Buildings: Fire Prevention

(asked on 11th January 2022) - View Source

Question to the Department for Levelling Up, Housing & Communities:

To ask the Secretary of State for Levelling Up, Housing and Communities, with reference to his announcement of 10 January 2022 that leaseholders will not be held liable for fire safety defect remediation not of their own making, if he will introduce a moratorium on freeholders and managing agents enforcing leasehold agreements in the event that the enforcement relates to non-payment of an existing demand for payment from a leaseholder for their share of fire safety remediation.


Answered by
Christopher Pincher Portrait
Christopher Pincher
This question was answered on 14th January 2022

Building owners and industry should make buildings safe without passing on costs to leaseholders, and leaseholders living in their own medium and high-rise buildings should not pay a penny to remediate historic cladding defects that are no fault of their own. It is also wrong to look to the taxpayer for another bailout for manufacturers and developers who created and installed dangerous fire safety building systems. Instead, we are clear that industry must develop a solution to resolve the problems they have caused and pay to fix them.

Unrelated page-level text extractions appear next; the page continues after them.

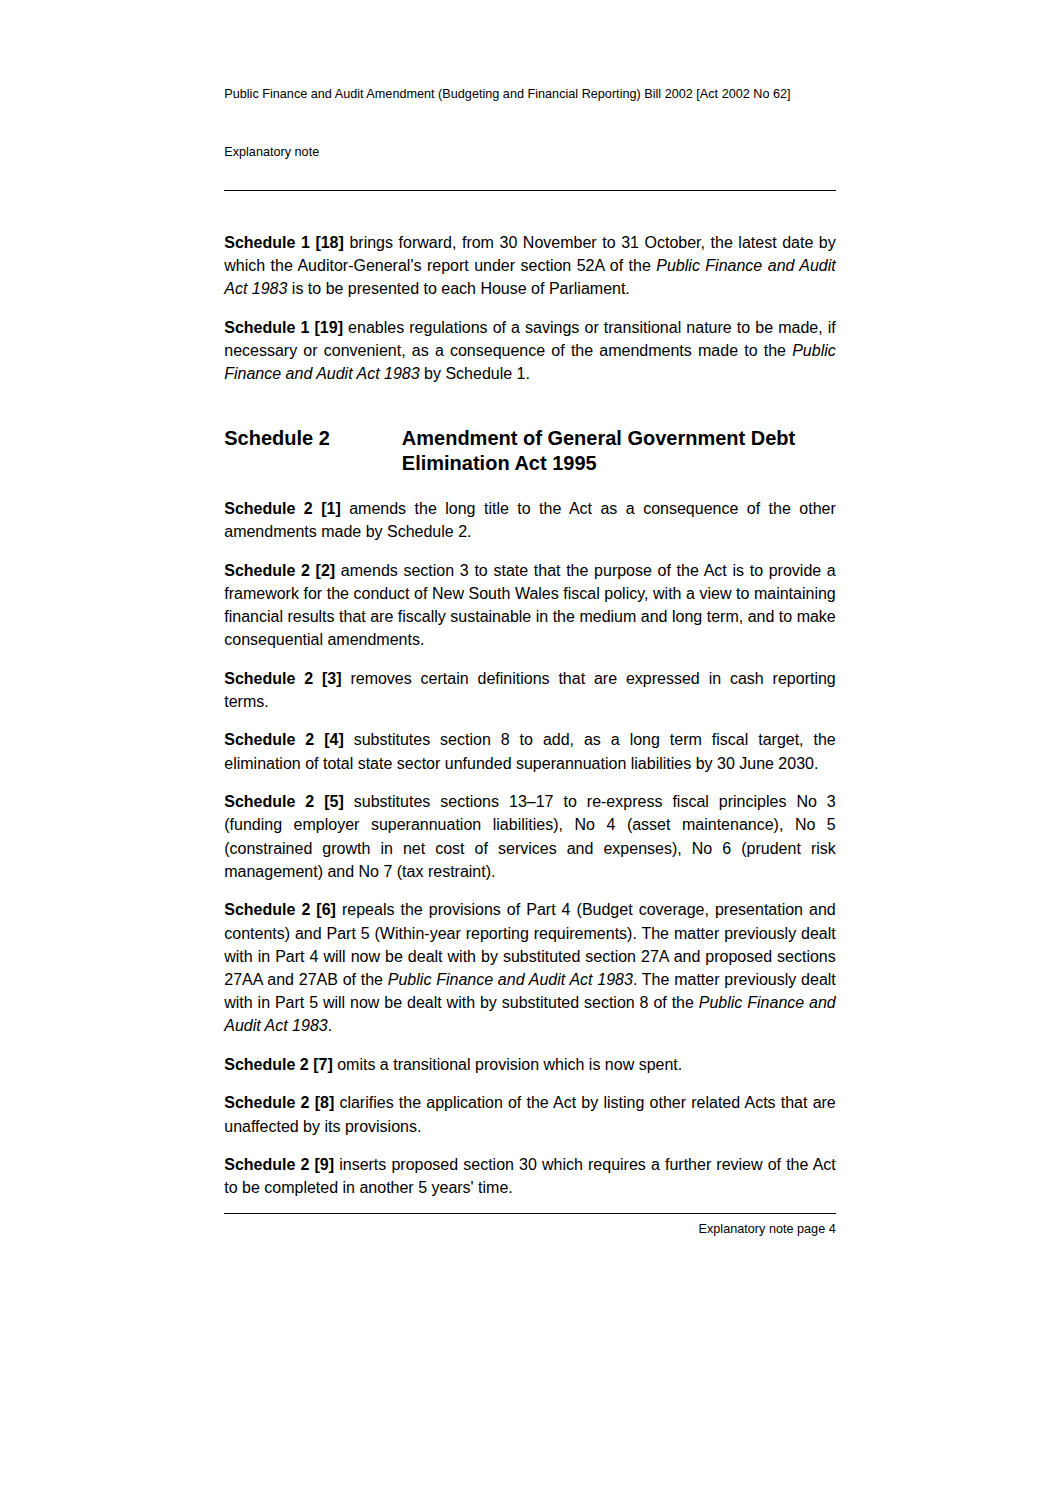Public Finance and Audit Amendment (Budgeting and Financial Reporting) Bill 2002 [Act 2002 No 62]
Explanatory note
Schedule 1 [18] brings forward, from 30 November to 31 October, the latest date by which the Auditor-General's report under section 52A of the Public Finance and Audit Act 1983 is to be presented to each House of Parliament.
Schedule 1 [19] enables regulations of a savings or transitional nature to be made, if necessary or convenient, as a consequence of the amendments made to the Public Finance and Audit Act 1983 by Schedule 1.
Schedule 2 Amendment of General Government Debt Elimination Act 1995
Schedule 2 [1] amends the long title to the Act as a consequence of the other amendments made by Schedule 2.
Schedule 2 [2] amends section 3 to state that the purpose of the Act is to provide a framework for the conduct of New South Wales fiscal policy, with a view to maintaining financial results that are fiscally sustainable in the medium and long term, and to make consequential amendments.
Schedule 2 [3] removes certain definitions that are expressed in cash reporting terms.
Schedule 2 [4] substitutes section 8 to add, as a long term fiscal target, the elimination of total state sector unfunded superannuation liabilities by 30 June 2030.
Schedule 2 [5] substitutes sections 13–17 to re-express fiscal principles No 3 (funding employer superannuation liabilities), No 4 (asset maintenance), No 5 (constrained growth in net cost of services and expenses), No 6 (prudent risk management) and No 7 (tax restraint).
Schedule 2 [6] repeals the provisions of Part 4 (Budget coverage, presentation and contents) and Part 5 (Within-year reporting requirements). The matter previously dealt with in Part 4 will now be dealt with by substituted section 27A and proposed sections 27AA and 27AB of the Public Finance and Audit Act 1983. The matter previously dealt with in Part 5 will now be dealt with by substituted section 8 of the Public Finance and Audit Act 1983.
Schedule 2 [7] omits a transitional provision which is now spent.
Schedule 2 [8] clarifies the application of the Act by listing other related Acts that are unaffected by its provisions.
Schedule 2 [9] inserts proposed section 30 which requires a further review of the Act to be completed in another 5 years' time.
Explanatory note page 4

We will work intensively with industry to ensure they rapidly step up to the plate to help solve this problem. If they do not agree to solving this crisis, we will look to impose a solution in legislation. We are determined that no leaseholder should lose their homes as a result of forfeiture or eviction in building safety cases, and will work with colleagues across Government on achieving this in the period before these long term solutions are in place.